Generically, Students saw that ChatGPT failed in many ways to produce something that would constitute journalism. The Smithsonian piece included interviews and images that ChatGPT was unable to replicate. Which created something that did not read like a journalistic article.
When students spoke about the ethos of the machine, they acknowledged that it had very little. I showcased ChatGPT’s ability to calculate things like word frequency or citations, which provide students with a useful tool to turn words into data. But students remained skeptical of the accuracy of the robot’s writings. Ultimately, they had no reason to trust the machine without the source journal.
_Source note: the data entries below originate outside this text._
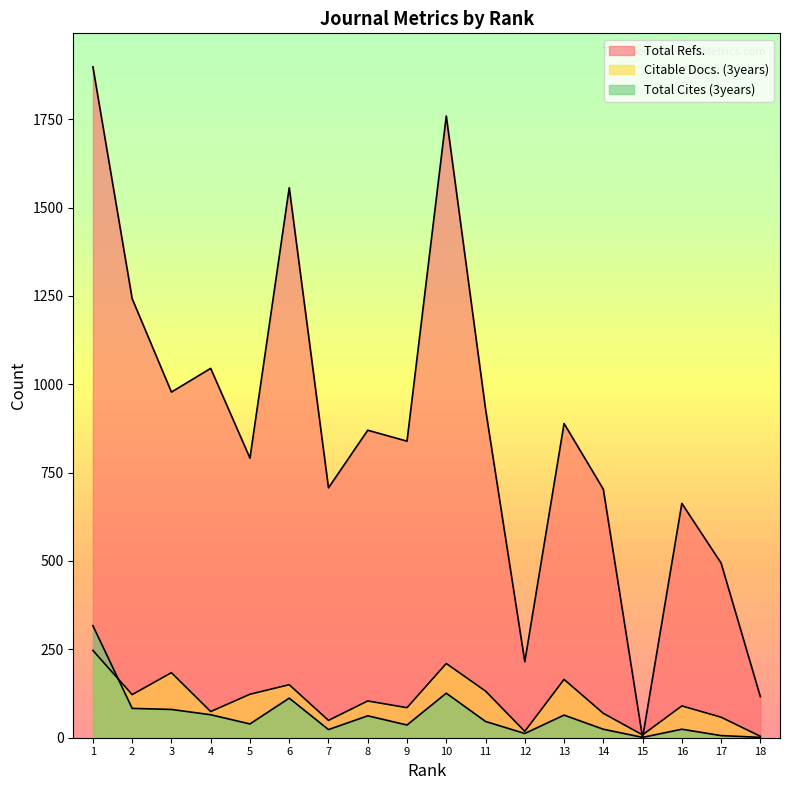

Between 18 and 10, which series saw the biggest shift?

Total Refs.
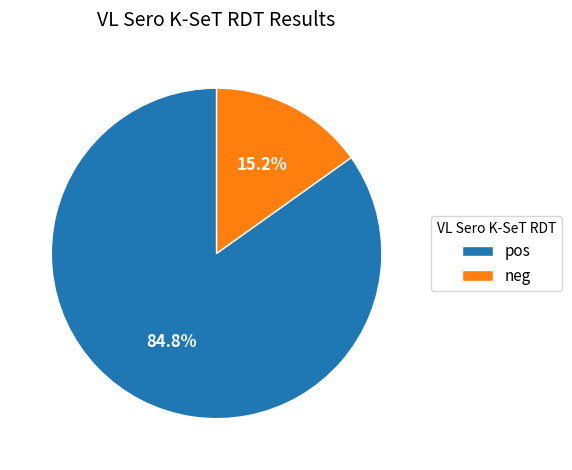

Combined, what portion of the pie is neg and pos?

100.0%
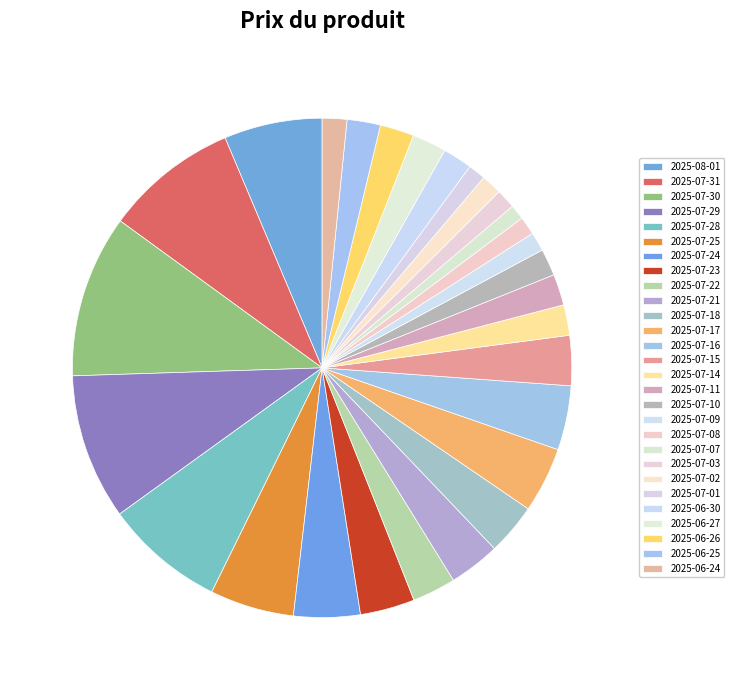

Count the number of slices in the pie.

28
By including this modified version of Mckee’s exercise in my class, students were able to get an introductory grasp into what constitutes scientific journal writing and how it compares to more familiar journalistic writing about science. As well as learn about the possible uses and many limitations of text generators,
I think this is a great integration of AI tools into the SciComm curriculum, and I’m almost certainly going to steal your idea. I also love the choice to include the stills of Ex Machina, especially in conjunction with your conclusion that the students didn’t trust the machine without verifying with the OG source. That’s probably for the best.
James, this is pretty cool. I really like how your students successfully realized the way text generators fail. I mention this in my blog post, but I think learning along with our student and showing them these limitations is the best way to approach AI, and I love how now I have a real-life example of someone doing that. This is something I may do in my class next year, as it seemed successful for you!
Awesome analysis of the journalism/summary capabilities of AI James! I agree very much with some of your students’ observations. While AI may have superior summary skills in some regards, AI’s ability to synthesize sources for a specific audience/purpose is much more limited. Your example that AI incorporated “exact statistical data” that an audience may not find interesting or relevant seems to be a substantial example of this.
Wow. What a great activity to engage a conversation about AI. Very astute observations by your students about the audience. Their comparisons of the pros and cons of each are thoughtful and thought-provoking.
You’ve done it again! Great work James. I especially appreciate the inclusion of discussion around the accuracy of Chat GPT and letting your students draw conclusions. This method of “showing not telling” is so effective and I am sure to use it in my class.